> [What you have to do]:
Using the column on India and Pakistan below, answer these:
(a) Which court heard the case on the president's dissolution of the state government?
(b) How many of the chief minister's supporters joined the BJP opposition?
(c) What did writers and artists renounce as a form of resistance?

> [Extracted text]:
^^^^^^^^
Pakistani visitors to India, usually beset with anxiety about their country`s future, are sometimes relieved to find a good number of Indians similarly worried about their country.

This is perhaps due to the fact that the twin states face many identical issues, and their people thus try to find solutions in the subcontinent`s shared culture.

For instance, last week in Delhi the discussion at gatherings of left-inclined intellectuals and social activists was dominated by queries as to what will happen to India if the saffron brigade continued to bring all matters under the stamp of Hindutva.

Sparks of resistance were not denied such as the resistance by writers and artists (in renouncing state awards) or the defiance of the Jawaharlal Nehru University student leaders. But generally, the conclusion was that these actions, highly morale-boosting though they were, did not generate the kind of movement for the rejection of humbug that was needed.

One also noticed a receding enthusiasm among optimists. Perhaps most people were more disappointed with the showing of the liberals (who should not be relied upon in any case) than was objectively necessary. But in the end, somebody or the other would cut the discussion short by claiming that India would never go down in the duel with fundamentalism because the traditions of tolerance in its society were so deep-rooted and strong.

One could not help drawing parallels with similar gatherings in Pakistan where those lamenting the uncertainty of civil society (along with the state authorities) see no silver lining on the horizon.

Does this mean that India and Pakistan both are condemned to suffer for a long time at the hands of people who are equipped with mantras that cannot be spurned without inviting the charge of sacrilege? That said, it is impossible not to find the judiciary challenging the executive or the legislature for transgressing its authority. Last time, it was a former Supreme Court judge taking parliament to task for amending the law so that an 18-year-oldcould be hanged.

This time it was Uttarakhand High Court in a fiery mood in the case of the dissolution of the state government by the president. The president can be an exalted person but he can also go terribly wrong, the court said.

The crisis arose when nine of the chief minister`s supporters joined the BJP opposition and the president accepted the establishment`s view that the government had broken down. Now the BJP was eagerly waiting for an invitation to form the state government. Whatever the final outcome, the BJP will be blamed for manipulating the fall of the state government.

For Pakistani students of politics, there is nothing surprising in this story. In the early years of independence, the ruling parties in both India and Pakistan were extremely unwilling to allow any opposition party to form a state-province government, but one thought the process had ended in India after an Andhra chief minister flew into the capital with all his supporters in the assembly and compelled the centre to take back the orders of his sacking. In Pakistan, the process continued somewhat longer and was overshadowed by frequent sacking of the National Assembly by all-powerful presidents.

With regard to judiciary-executive ties, it is not clear if India is now following Pakistan`s example or whether Pakistan was earlier copying an Indian pattern.
^^^^^^^^
> [Dataset extract]:
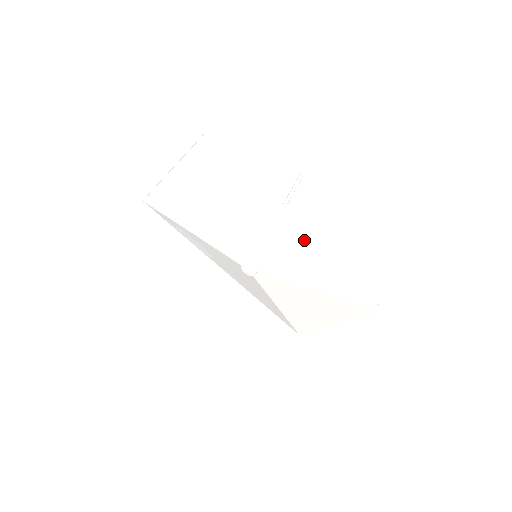
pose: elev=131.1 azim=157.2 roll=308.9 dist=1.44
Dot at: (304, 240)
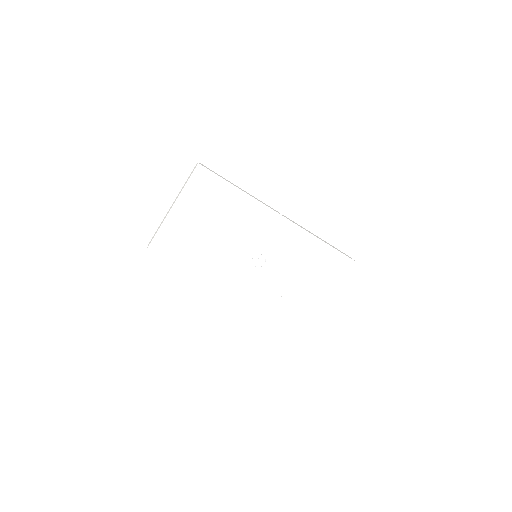
Dot at: (289, 220)
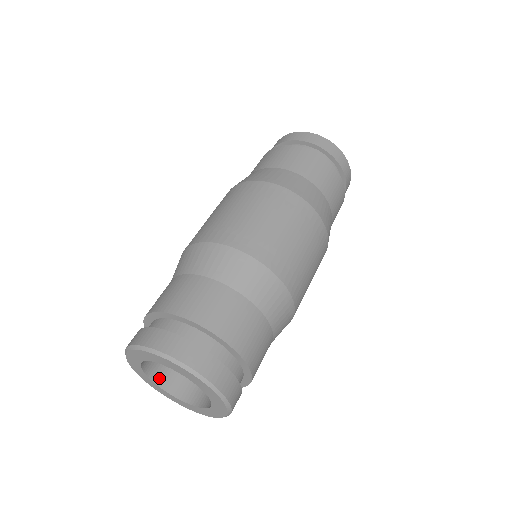
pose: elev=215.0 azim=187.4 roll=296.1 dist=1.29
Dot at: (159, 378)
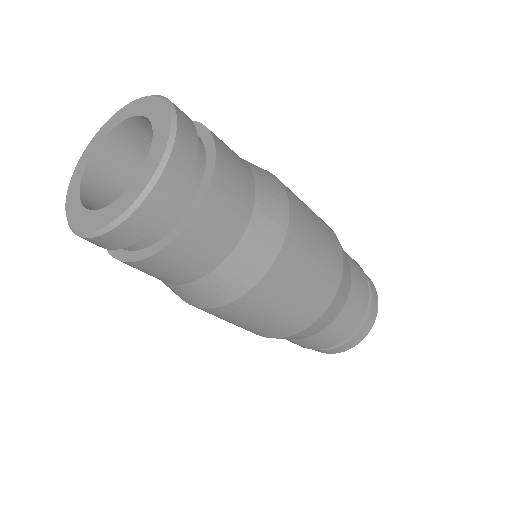
Dot at: (90, 181)
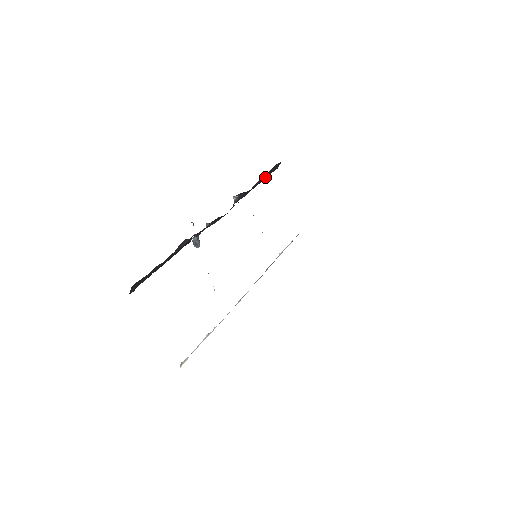
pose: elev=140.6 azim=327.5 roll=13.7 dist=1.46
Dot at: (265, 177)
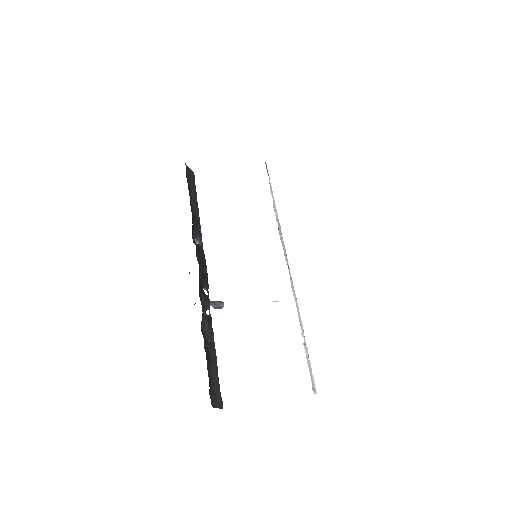
Dot at: (194, 194)
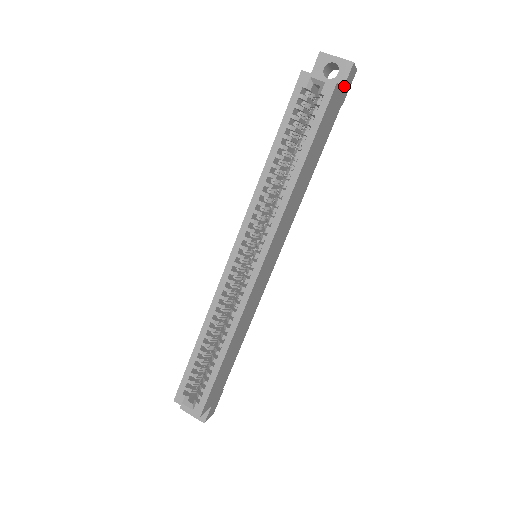
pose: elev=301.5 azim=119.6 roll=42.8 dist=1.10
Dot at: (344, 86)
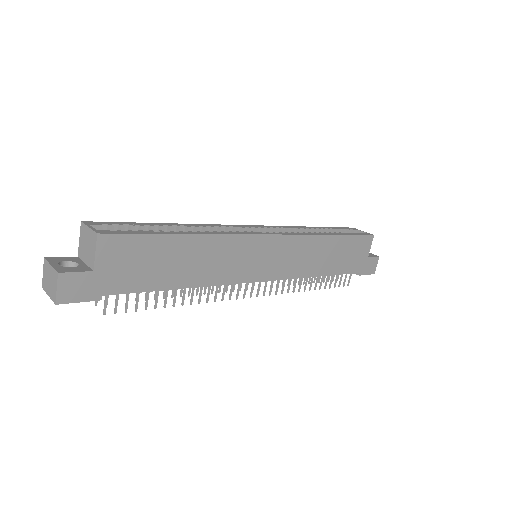
Dot at: (369, 258)
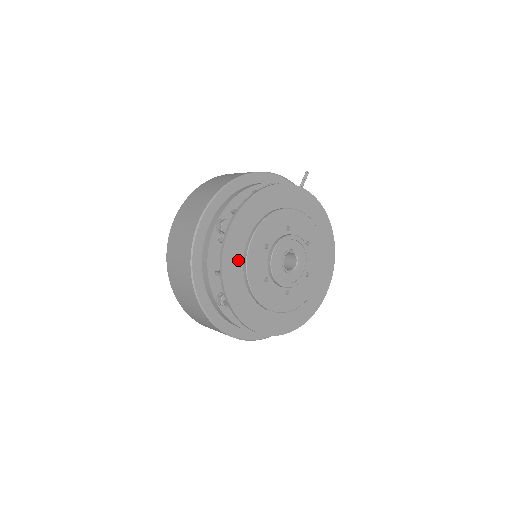
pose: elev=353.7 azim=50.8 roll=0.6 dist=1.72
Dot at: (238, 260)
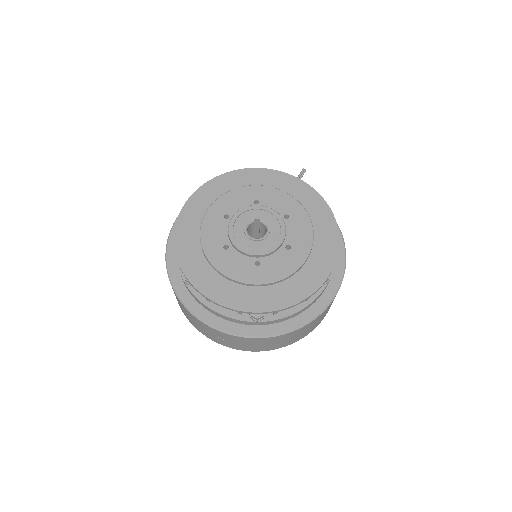
Dot at: (194, 230)
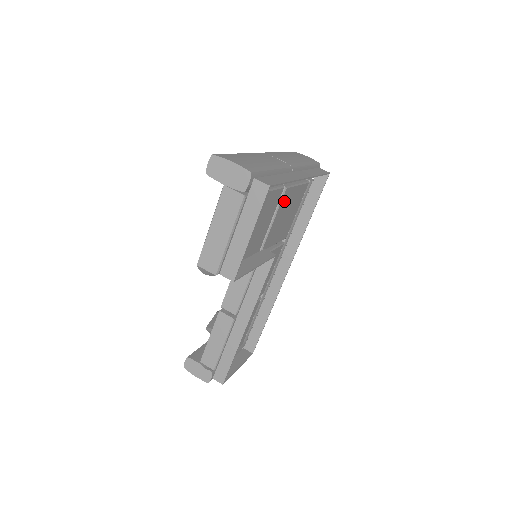
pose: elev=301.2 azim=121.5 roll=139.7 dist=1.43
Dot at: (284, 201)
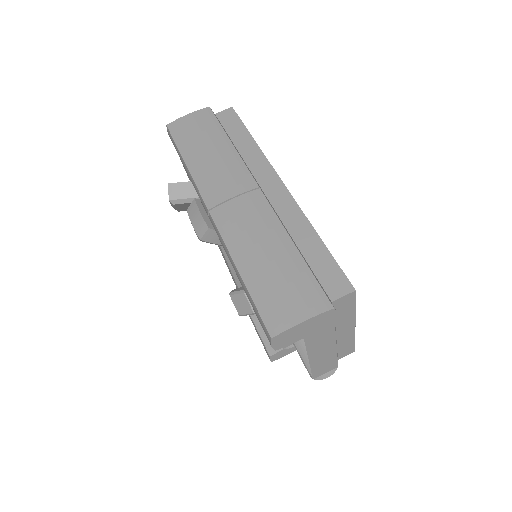
Dot at: occluded
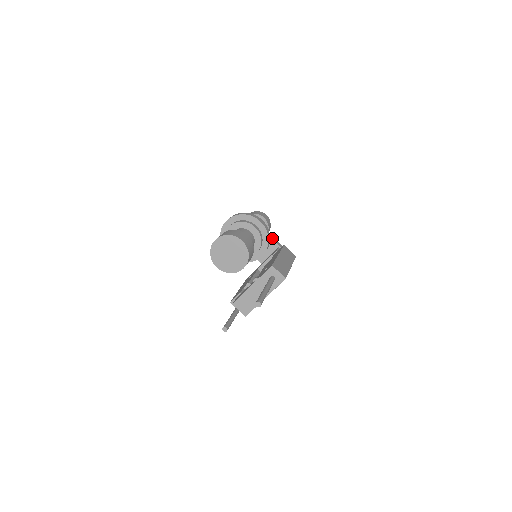
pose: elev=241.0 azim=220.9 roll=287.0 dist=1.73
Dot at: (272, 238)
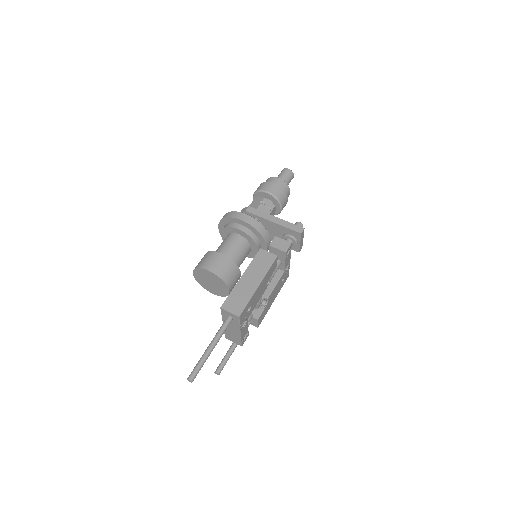
Dot at: (274, 220)
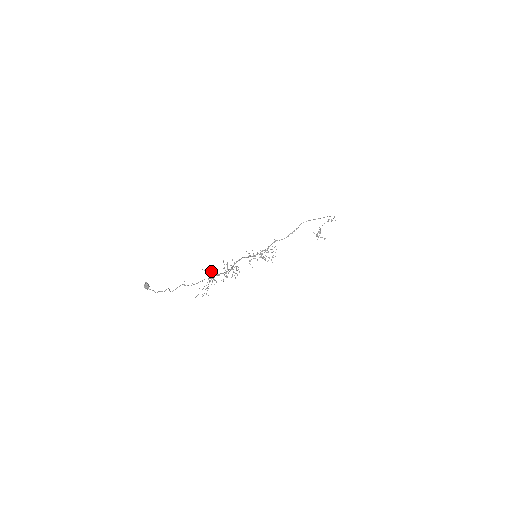
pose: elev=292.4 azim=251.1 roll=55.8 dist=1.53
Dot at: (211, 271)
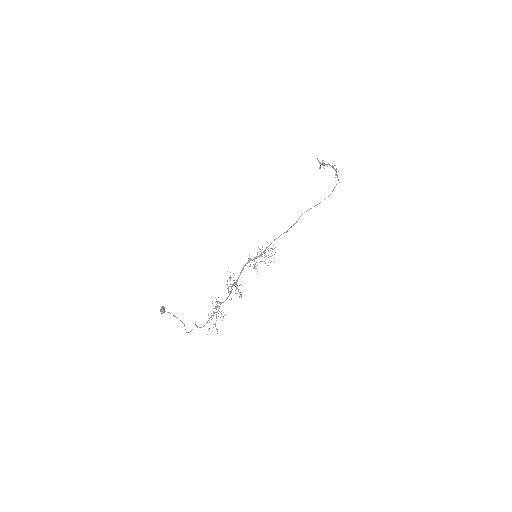
Dot at: occluded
^^^^^^^^
> [Finished answer]:
(a) The Uttarakhand High Court.
(b) Nine.
(c) State awards.